If we want to use it as a substitute for cash, though, Mike asks what
gives it value.  There are many possible answers.  One is, as Duncan
suggested, to allow digital cash to be exchanged for regular cash.  But
this is not the only possibility.  Eric pointed out that it could be
used as a "play money" in a game, such as a Multi User Dungeon (MUD),
allowing cash to be transfered between games.  Another possibility would
be for a company to issue "digital coupons" good for discounts off of
its software products when you order them by email.  This would give the
coupons value and they could be used as the cash in a barter network,
perhaps.

Conceivable, a government might issue digital cash in parallel with its
paper cash.  It would then give it backing in the same way that the
paper cash is backed; among other things, you can pay your taxes in
digital cash.  This is probably not too likely among the big countries
but there are many countries in the world.

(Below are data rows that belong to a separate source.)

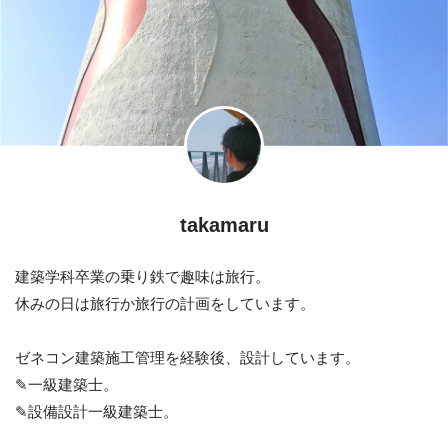
takamaru
建築学科卒業の乗り鉄で趣味は旅行。
休みの日は旅行か旅行の計画をしています。
ゼネコン建築施工管理を経験後、設計しています。
✎一級建築士。
✎設備設計一級建築士。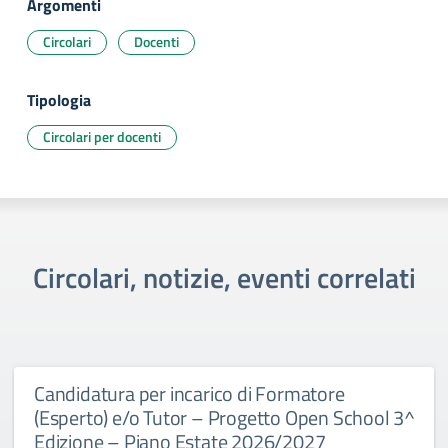
Argomenti
Circolari
Docenti
Tipologia
Circolari per docenti
Circolari, notizie, eventi correlati
Candidatura per incarico di Formatore
(Esperto) e/o Tutor – Progetto Open School 3^
Edizione – Piano Estate 2026/2027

In some areas of rural England, "scrip" is used by barter networks to
help stimulate the local economies.  A twenty-first century equivalent
could use digital cash.

Mike also asks what would prevent the digital cash "bank" from just
absconding with the money, assuming that the digital cash was backed by
regular cash.  The answer is presumably the same things that stop a
regular bank from doing this.  If the cash is legal in the country of
issue, laws will allow prosecution of bankers who steal.

In the more anarchic world of international finance, people already face
the problem of safeguarding their overseas investments.  I know of a
non-profit organization that lost several hundred thousand dollars in
an overseas investment a few years ago (money it could hardly afford to
lose) due to fraud.  There are no certainties, but you can take some
care.  Invest only a small amount at first, then gradually increase your
investment as you gain confidence.  Choose a bank which has been in
business for many years.  Look at the reputations of the people behind
the bank - have they had previous positions of responsibility and trust?

These are all the kinds of things which you should do anyway, and they
should work just as well for a digital cash bank as for any other case
where you have to trust someone with your money.

Mike asks what the benefits and purpose would be for digital cash.  I
see the main benefit as allowing electronic transactions with greater
protection for consumer privacy.  Presently when you make an electronic
transaction (purchasing something from a catalog over the telephone, for
example, or buying gas with your ATM card), you as the consumer have to
trust a lot of people.  The catalog company gets your credit card number,
and you have to trust that none of the people who see it will use it
illicitly, or sell the number to criminals.  The credit card company itself
gets a full record of the transaction, and you have to trust that they will
treat this information as confidential, not sell your name to a mailing
list of people who like to purchase certain kinds of items, and safeguard
it so that computer criminals and snoopy investigators can't violate your
privacy.  Similarly, with the ATM transaction, you are trusting the bank,
the point-of-sale vendor, and many other people to keep your Personal
Identification Number (PIN) secret, and also to safeguard the records of
your transaction.

With digital cash and a smartcard, you should be able to engage in these
kinds of transactions with no organization or institution able to violate
your privacy or steal your money.  You can protect yourself, rather than
having to trust others.  This puts more power into the hands of the
consumer.

Granted, in today's political climate, empowering individuals is perhaps
not as persuasive an argument as we might wish.  But I am optimistic that
as people begin to learn that there is an alternative to trusting VISA
(through such means as Chaum's article in Scientific American, for example)
and as the inevitable horror stories continue to spread about ATM fraud,
credit card fraud, and invaded privacy, political support for this proposal
will grow.  I do think that in an increasingly networked world people are
going to be more jealous about guarding the privacy they have left.  In
this sense, digital cash may be the wave of the future.